No big deal, however, to Adrianne Palicki, a Whitmer High School graduate who stars in Red Dawn, the new remake of the 1984 cult classic.
"It was an everyday thing for me," Palicki says, laughing. "I grew up with boys, with my big brother and my cousins. We played war all the time. We used to shoot guns in my uncle's backyard. We'd shoot cans and whatever. So I knew a little bit about guns and knew how to shoot. I'd been to shooting ranges.
"But, honestly, I'd never held an AK-47 until this movie," she says. "I would kind of get giddy. I'd be like, ‘I get paid to do this? Cool!'"
The movie opened Wednesday after nearly three years of delays caused by the financial woes of its initial studio, MGM, Red Dawn unfolds in modern-day Washington state, as foreign forces invade a small town as part of a far bigger operation.
Determined to fight back, some young locals slip into the woods and train to take on the occupiers.

* Aim 1
Select each line of the records that contains the string "sketchPlane".
The passage and the records have nothing to do with each other.

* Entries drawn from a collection
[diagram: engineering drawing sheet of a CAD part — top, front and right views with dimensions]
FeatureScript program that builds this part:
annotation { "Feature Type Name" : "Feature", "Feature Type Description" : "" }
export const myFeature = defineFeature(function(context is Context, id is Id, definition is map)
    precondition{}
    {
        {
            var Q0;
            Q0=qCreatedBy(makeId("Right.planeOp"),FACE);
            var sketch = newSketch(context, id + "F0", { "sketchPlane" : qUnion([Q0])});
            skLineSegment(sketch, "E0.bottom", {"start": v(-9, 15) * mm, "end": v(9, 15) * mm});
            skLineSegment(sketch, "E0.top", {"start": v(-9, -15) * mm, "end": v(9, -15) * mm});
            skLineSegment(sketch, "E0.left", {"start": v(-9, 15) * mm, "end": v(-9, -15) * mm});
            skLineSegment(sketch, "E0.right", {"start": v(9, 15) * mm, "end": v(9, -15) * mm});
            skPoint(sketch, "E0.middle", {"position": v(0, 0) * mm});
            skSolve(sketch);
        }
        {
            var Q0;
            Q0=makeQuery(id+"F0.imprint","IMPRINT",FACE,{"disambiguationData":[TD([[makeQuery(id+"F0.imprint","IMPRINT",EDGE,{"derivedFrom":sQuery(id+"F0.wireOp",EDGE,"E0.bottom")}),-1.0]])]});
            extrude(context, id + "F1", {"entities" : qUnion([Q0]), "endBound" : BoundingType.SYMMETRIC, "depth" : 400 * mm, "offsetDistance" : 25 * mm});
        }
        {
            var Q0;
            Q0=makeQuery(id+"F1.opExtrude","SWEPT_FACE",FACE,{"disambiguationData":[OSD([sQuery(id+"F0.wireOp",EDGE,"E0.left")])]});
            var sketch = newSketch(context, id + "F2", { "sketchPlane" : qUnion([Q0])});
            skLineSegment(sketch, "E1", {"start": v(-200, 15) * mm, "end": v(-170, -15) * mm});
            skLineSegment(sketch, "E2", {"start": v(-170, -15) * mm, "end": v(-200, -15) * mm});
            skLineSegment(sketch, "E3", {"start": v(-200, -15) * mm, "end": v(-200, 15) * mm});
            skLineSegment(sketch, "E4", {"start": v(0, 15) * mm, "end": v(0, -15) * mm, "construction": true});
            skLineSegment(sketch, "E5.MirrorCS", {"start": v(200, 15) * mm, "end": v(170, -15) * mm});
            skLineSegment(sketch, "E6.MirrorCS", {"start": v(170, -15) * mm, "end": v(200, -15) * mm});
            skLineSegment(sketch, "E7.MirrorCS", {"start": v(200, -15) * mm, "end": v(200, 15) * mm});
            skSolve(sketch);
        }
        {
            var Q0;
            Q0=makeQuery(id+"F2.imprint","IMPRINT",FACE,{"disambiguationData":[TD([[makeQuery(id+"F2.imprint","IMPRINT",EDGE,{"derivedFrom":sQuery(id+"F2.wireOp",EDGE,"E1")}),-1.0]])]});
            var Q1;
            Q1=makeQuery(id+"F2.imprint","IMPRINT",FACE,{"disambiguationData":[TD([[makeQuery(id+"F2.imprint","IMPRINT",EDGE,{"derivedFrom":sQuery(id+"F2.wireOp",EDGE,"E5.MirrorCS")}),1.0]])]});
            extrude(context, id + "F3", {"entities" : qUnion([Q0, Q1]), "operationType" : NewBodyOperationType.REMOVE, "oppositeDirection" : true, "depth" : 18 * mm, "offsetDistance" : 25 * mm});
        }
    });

* Aim 2
Answer these questions from the passage about Red Dawn:
(a) Which high school did Adrianne Palicki graduate from?
(b) What was the movie's initial studio?
(c) Where does the story of Red Dawn unfold?

* Correct result 1
            var sketch = newSketch(context, id + "F0", { "sketchPlane" : qUnion([Q0])});
            var sketch = newSketch(context, id + "F2", { "sketchPlane" : qUnion([Q0])});

* Correct result 2
(a) Whitmer High School
(b) MGM
(c) Modern-day Washington state